Office 365 Message Trace Source
Cribl Stream supports receiving Office 365 Message Trace data. This mail-flow metadata can be used to detect and report on malicious activity including bulk emails, spoofed-domain emails, and data exfiltration.
Type: Pull | TLS Support: YES | Event Breaker Support: YES
TLS is enabled via the HTTPS protocol on this Source’s underlying REST API.
Office 365 Setup
At a minimum, your Office 365 service account should include a role with Message Tracking and View‑Only Recipients permissions, assigned to the Office 365 user that will integrate with Cribl Stream. Assign these permissions in the Exchange admin center (https://admin.exchange.microsoft.com).
Modern Authentication (OAuth 2.0) Setup
If you plan to use OAuth, OAuth Secret, or OAuth Certificate authentication, you must configure an Application and its associated Service Principal within Microsoft Entra ID as part of your Office 365 setup.
In the Microsoft Azure portal, create a Microsoft Entra ID App Registration. This will automatically create a corresponding Service Principal in your tenant. For details, see the Microsoft Azure documentation.

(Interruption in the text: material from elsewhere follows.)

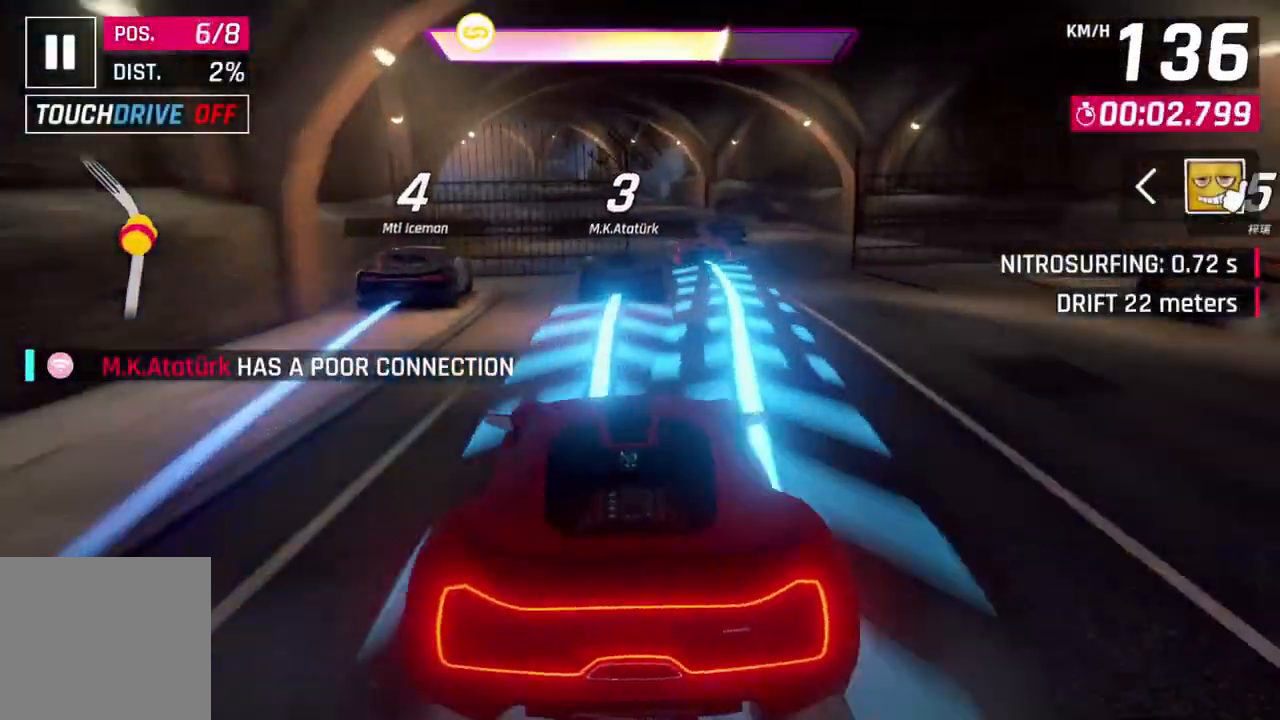
{"dt_ms": 500, "buttons": [], "left_stick": "up-left", "events": [[67, "left_stick", "right"], [200, "left_stick", "center"], [433, "left_stick", "up-left"]]}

Grant your Application the API permissions it needs to access Office 365 Message Trace data.
- On your newly created App Registration, navigate to API permissions and select Add a permission.

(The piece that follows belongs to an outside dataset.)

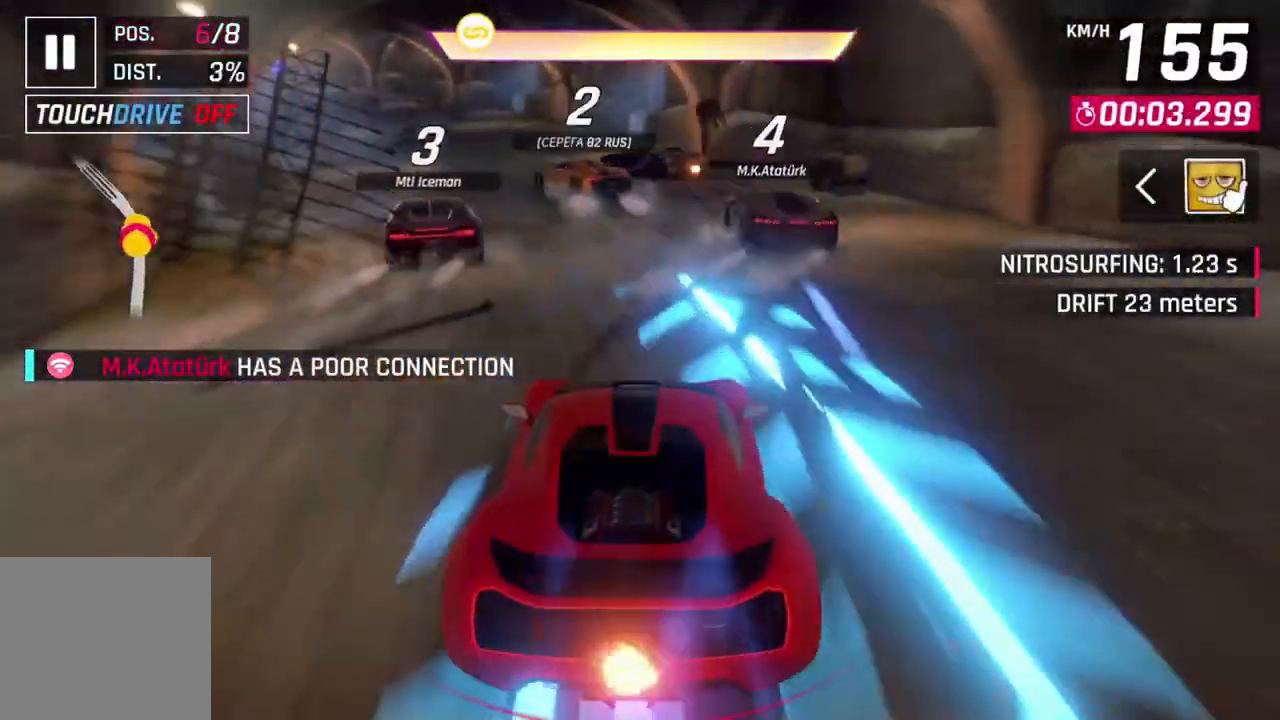
{"dt_ms": 500, "buttons": ["A", "R1"], "left_stick": "up-left", "events": [[100, "left_stick", "center"], [267, "R1", "down"], [300, "A", "down"], [333, "left_stick", "up-left"]]}
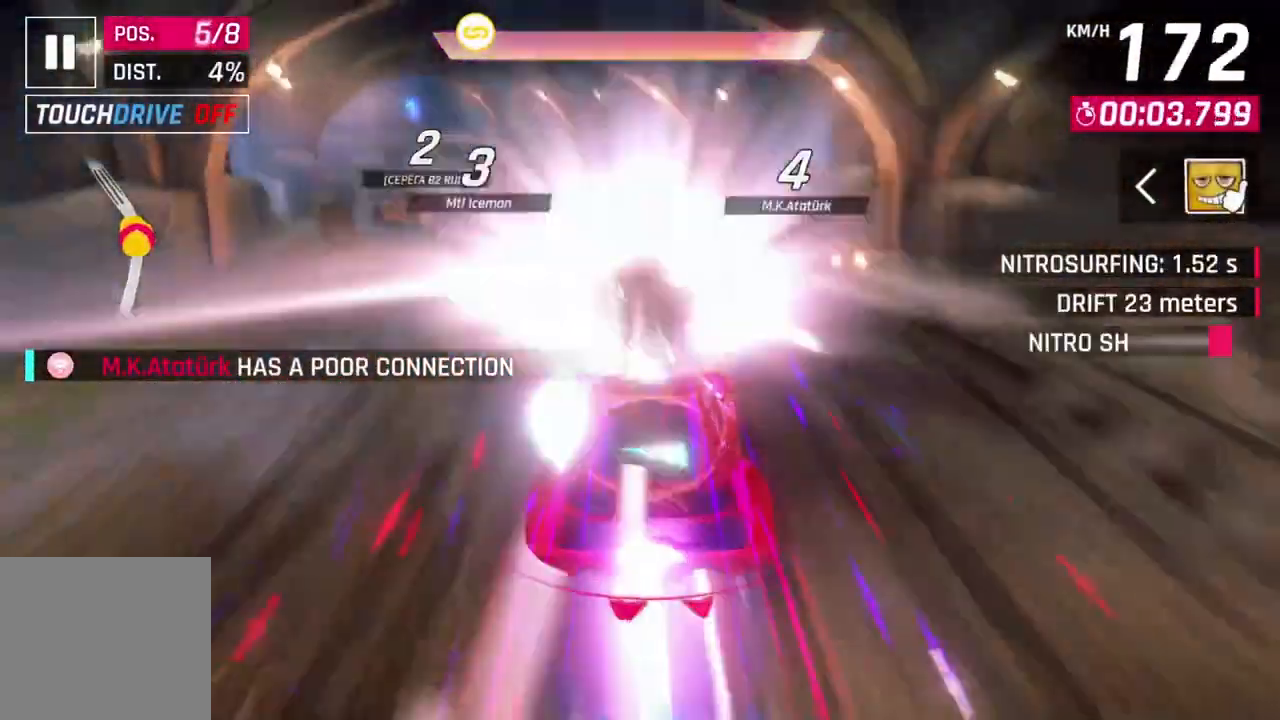
{"dt_ms": 500, "buttons": [], "left_stick": "up-left", "events": [[67, "A", "up"], [100, "R1", "up"], [167, "left_stick", "center"], [300, "left_stick", "up-left"]]}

- On the Microsoft APIs tab, select Office 365 Exchange Online. If it’s not immediately visible, search for
Office 365 Exchange Online. - Under Application permissions, add the
ReportingWebService.Read.Allpermission and consent to the changes.
For detailed steps on adding API permissions, see Microsoft’s documentation on how to add permissions to access web APIs.Assign the Service Principal (your registered Application’s identity in the tenant) at least one Azure AD role that will enable it to access the Reporting Web Service:
- Global Reader
- Global Administrator
- Exchange Administrator
For detailed steps on assigning Azure AD roles to a Service Principal (Application), see Microsoft’s documentation on how to assign Microsoft Entra roles. When assigning the role, you will search for your Application name (the Service Principal) to select it as a member.

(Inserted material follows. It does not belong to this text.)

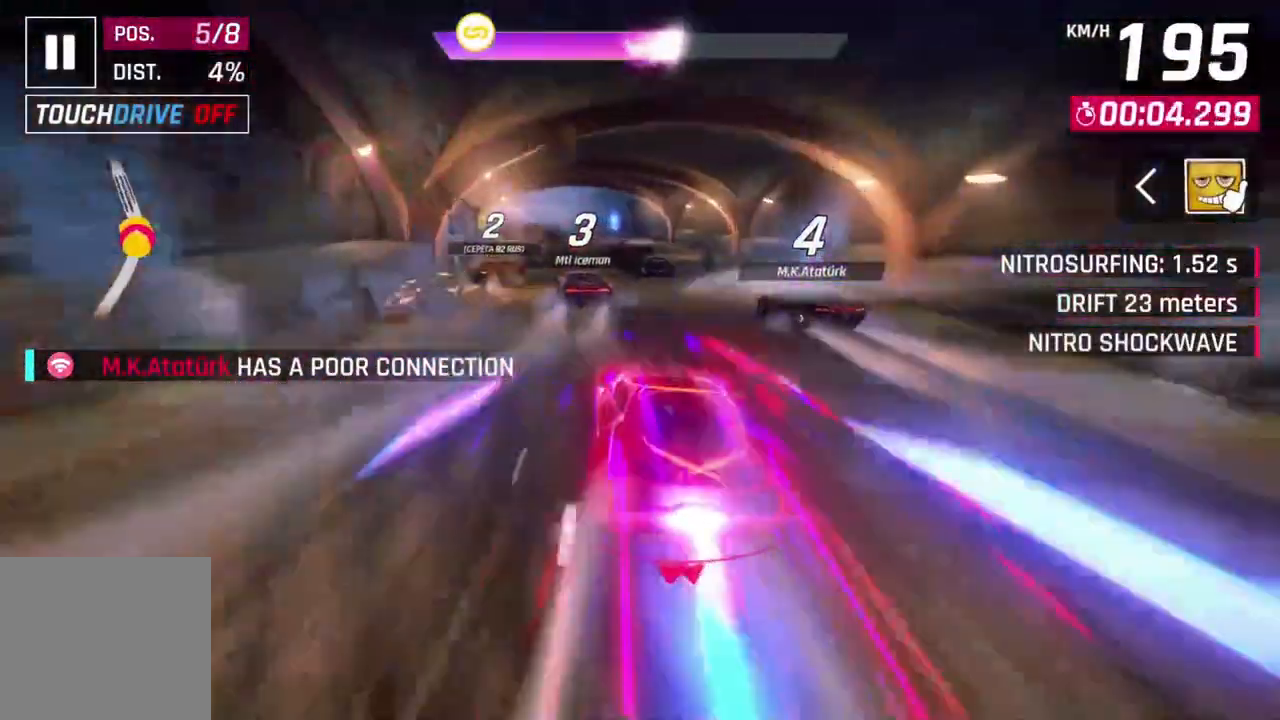
{"dt_ms": 500, "buttons": [], "left_stick": "center", "events": [[100, "left_stick", "center"], [300, "left_stick", "up-left"], [467, "left_stick", "center"]]}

If you encounter an error with
statusCode: 401and details showinghost:"reports.office365.com"andpath:"/ecp/reportingwebservice/reporting.svc/MessageTrace", this indicates the App Registration (Service Principal) is not correctly authorized to access the Office 365 Message Trace service.
Configuring Cribl Stream to Receive Office 365 Message Trace Data
From the top nav, click Manage, then select a Worker Group to configure. Next, you have two options:
- To configure via QuickConnect, click Routing then QuickConnect (Cribl Stream) or Collect (Cribl Edge). Next, click Add Source and from the resulting drawer’s tiles, select Office 365 Message Trace. Next, click either Add Source or (if displayed) Select Existing.
- To configure via the Routes, click Data then Sources (Cribl Stream) or More then Sources (Cribl Edge). Select Office 365 Message Trace from the list of tiles or the Sources list. Next, click Add Source to open a New Source modal.
General Settings
Input ID: Enter a unique name to identify this Office 365 Message Trace definition. If you clone this Source, Cribl Stream will add -CLONE to the original Input ID.
Report URL: Enter the URL to use when retrieving report data. Defaults to: https://reports.office365.com/ecp/reportingwebservice/reporting.svc/MessageTrace.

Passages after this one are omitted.